FWF project on Basinio Da Parma’s Hesperis granted

The LBI was applying for a third party funded project on Basinio da Parma’s epic poem Hesperis with the Austrian Science Foundation (FWF).

This year, the project has been granted, and starting on 1 August 2018, the team around Anna Chisena, Marco Petolicchio, and Florian Schaffenrath will work on this critical edition. What is the project about?

No tourist who visits the city of Rimini today can miss visiting the famous Tempio Malatestiano, the cathedral of Rimini. In the fifteenth century, Sigismondo Malatesta (1417–1468) embellished the church on a grand scale and made it a memorial to his own honour. One of the earliest descriptions of the Tempio is contained in the first large-scale epic poem of the Italian renaissance, Basinio da Parma’s Hesperis, a poem which follows in the footsteps of Virgil’s Aeneid. In its thirteen books, the poem describes the battles of Sigismondo against his enemies from Naples, Alfonso and Ferdinand of Aragon. During the conflicts Sigismondo became a unifying figure for the whole of Italy. Besides dramatic battle descriptions, numerous elements of fantasy also appear in the piece, including, for instance, the remarkable scene in which Sigismondo is told him his own future after being brought to the Island of the Blessed.

Although the Hesperis is one of the most important poems of the Italian quattrocento, there is no modern edition of the text and no translation exists. We still have to rely on the edition published by Lorenzo Drudi in 1794 (!), which was completed on the basis of one single manuscript. In the preliminary research for this project we have discovered twelve manuscripts of the Hesperis, some of them with exquisite illustrations.

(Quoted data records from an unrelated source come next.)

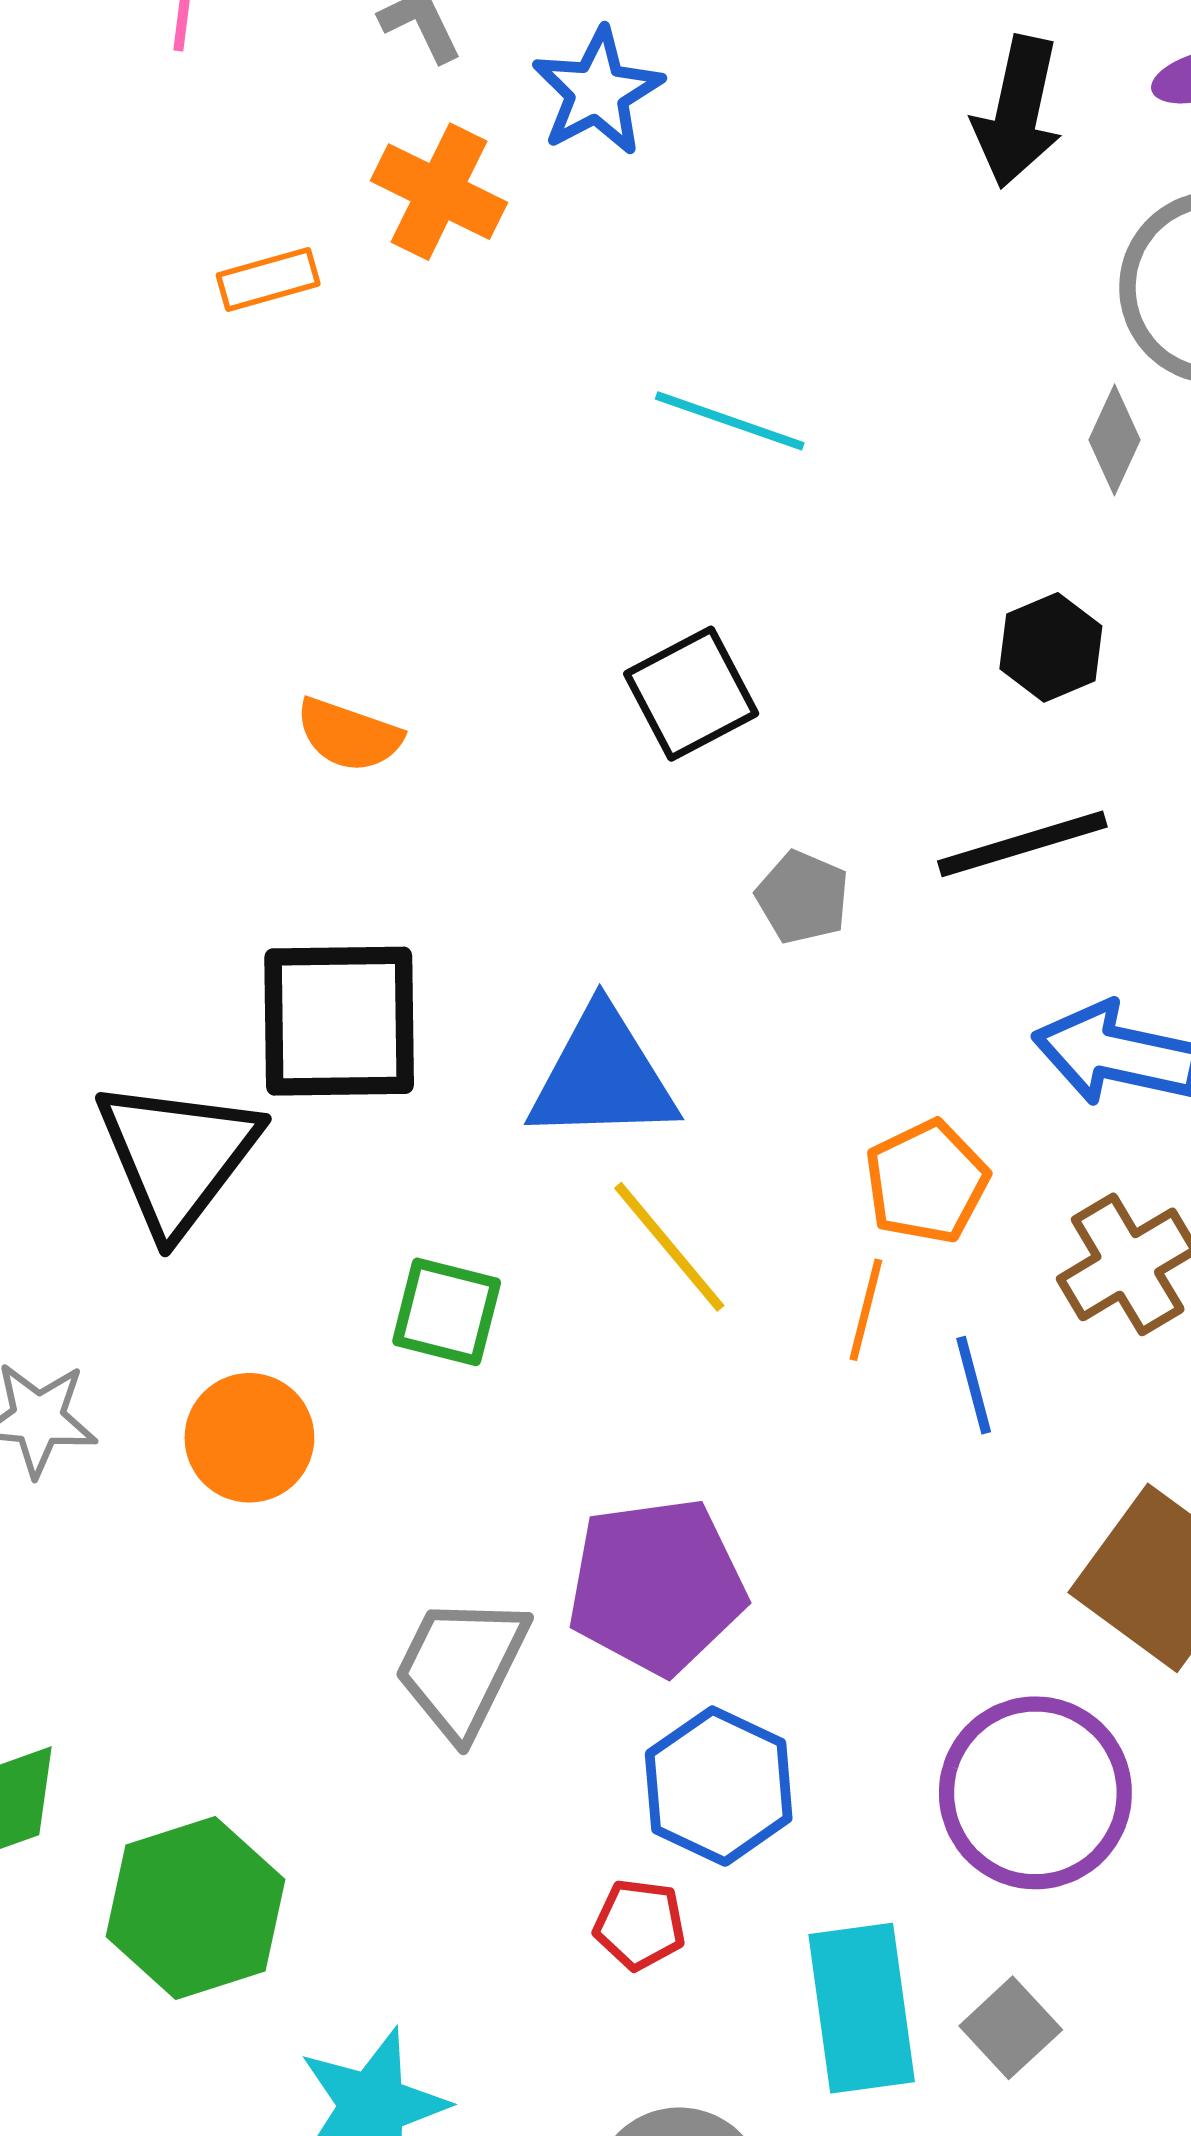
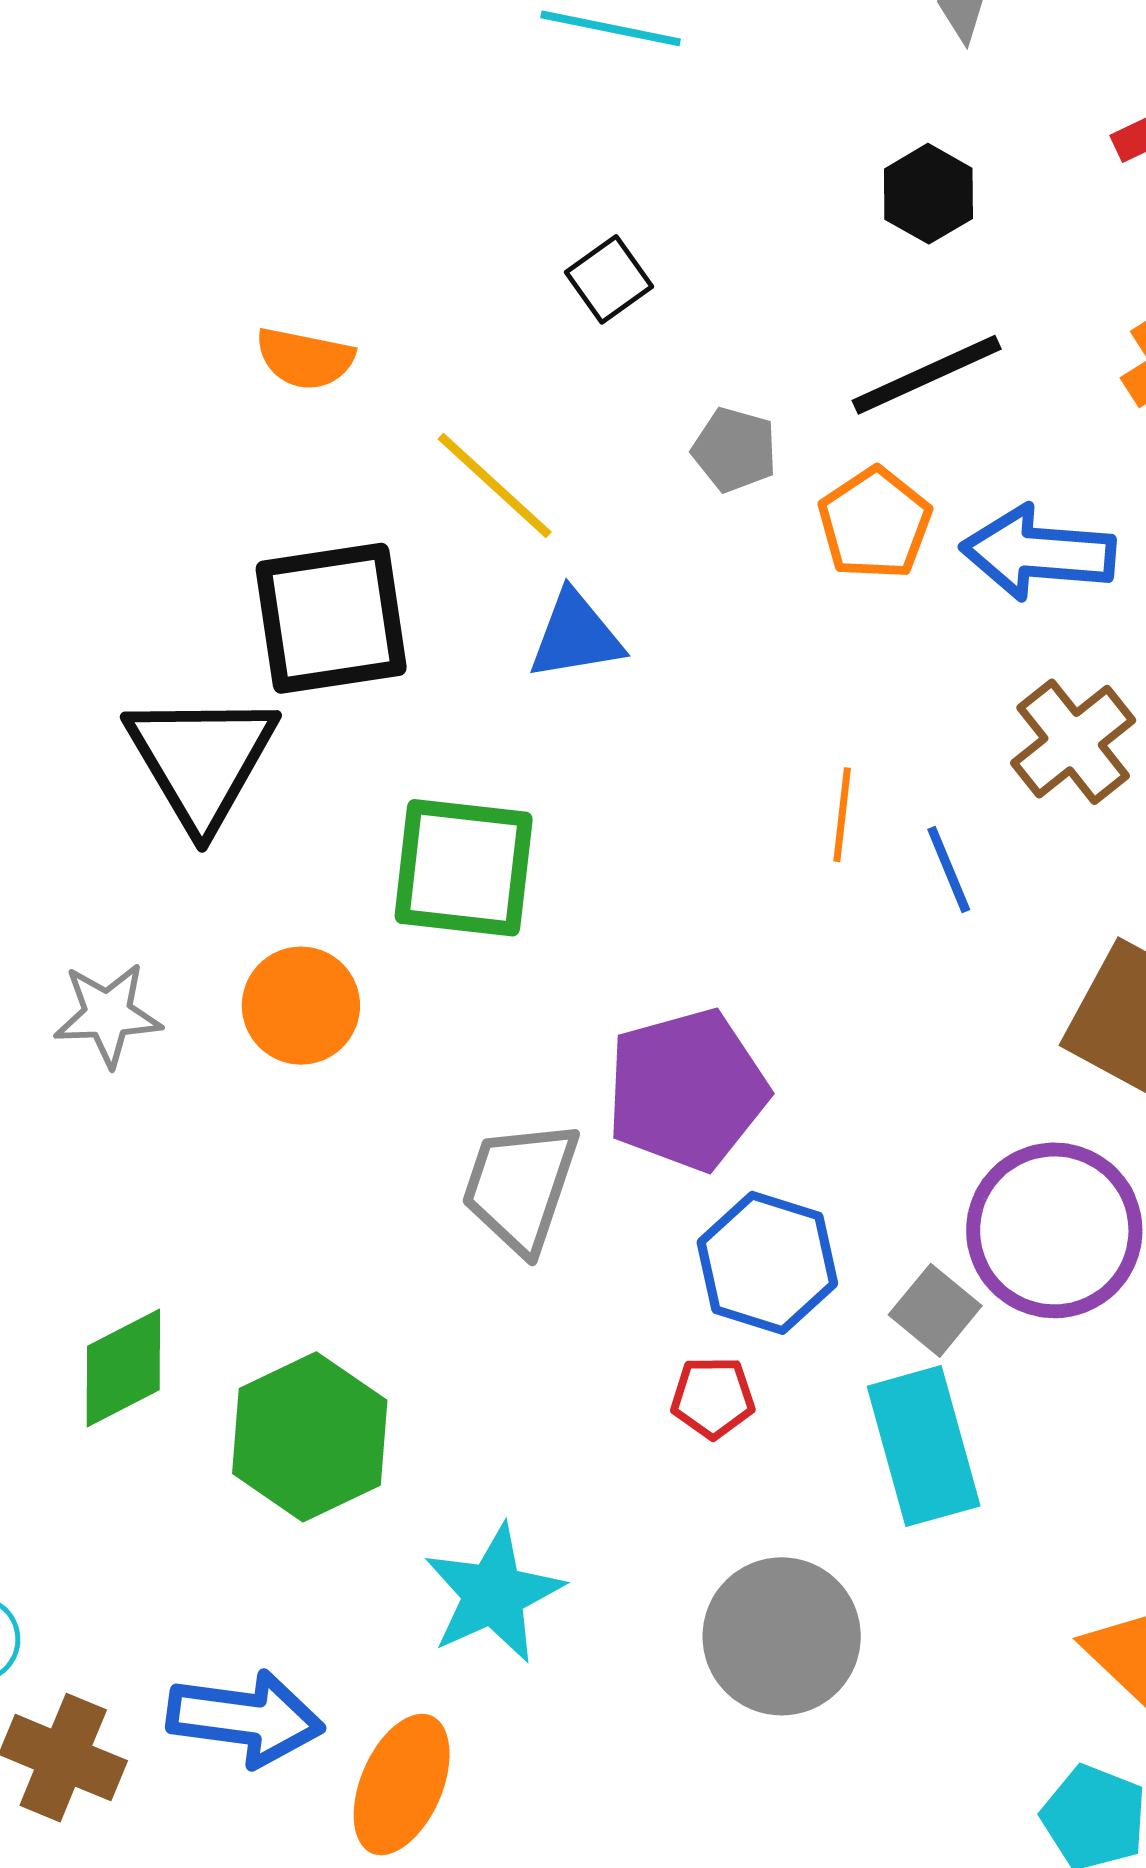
black square: (691, 694) -> (609, 279), size x0.7
blue triangle: (603, 1076) -> (576, 636), size x0.7
orange pentagon: (927, 1182) -> (875, 523), moved
yellow line: (669, 1247) -> (495, 485), moved
green square: (447, 1312) -> (464, 868), size x1.5
gray square: (1011, 2028) -> (935, 1310), moved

It is the aim of this project to produce a modern critical edition of the Hesperis by collating all the manuscripts known today. As the result will not be a typical printed book, but rather a digital edition, it will be possible for the user to switch directly from the critical text to digitized and transcribed manuscripts, to the translation, or to the commentary section where the historical background especially, literary sources, and parallels to other passages in Basinio’s oeuvre can be explained in detail.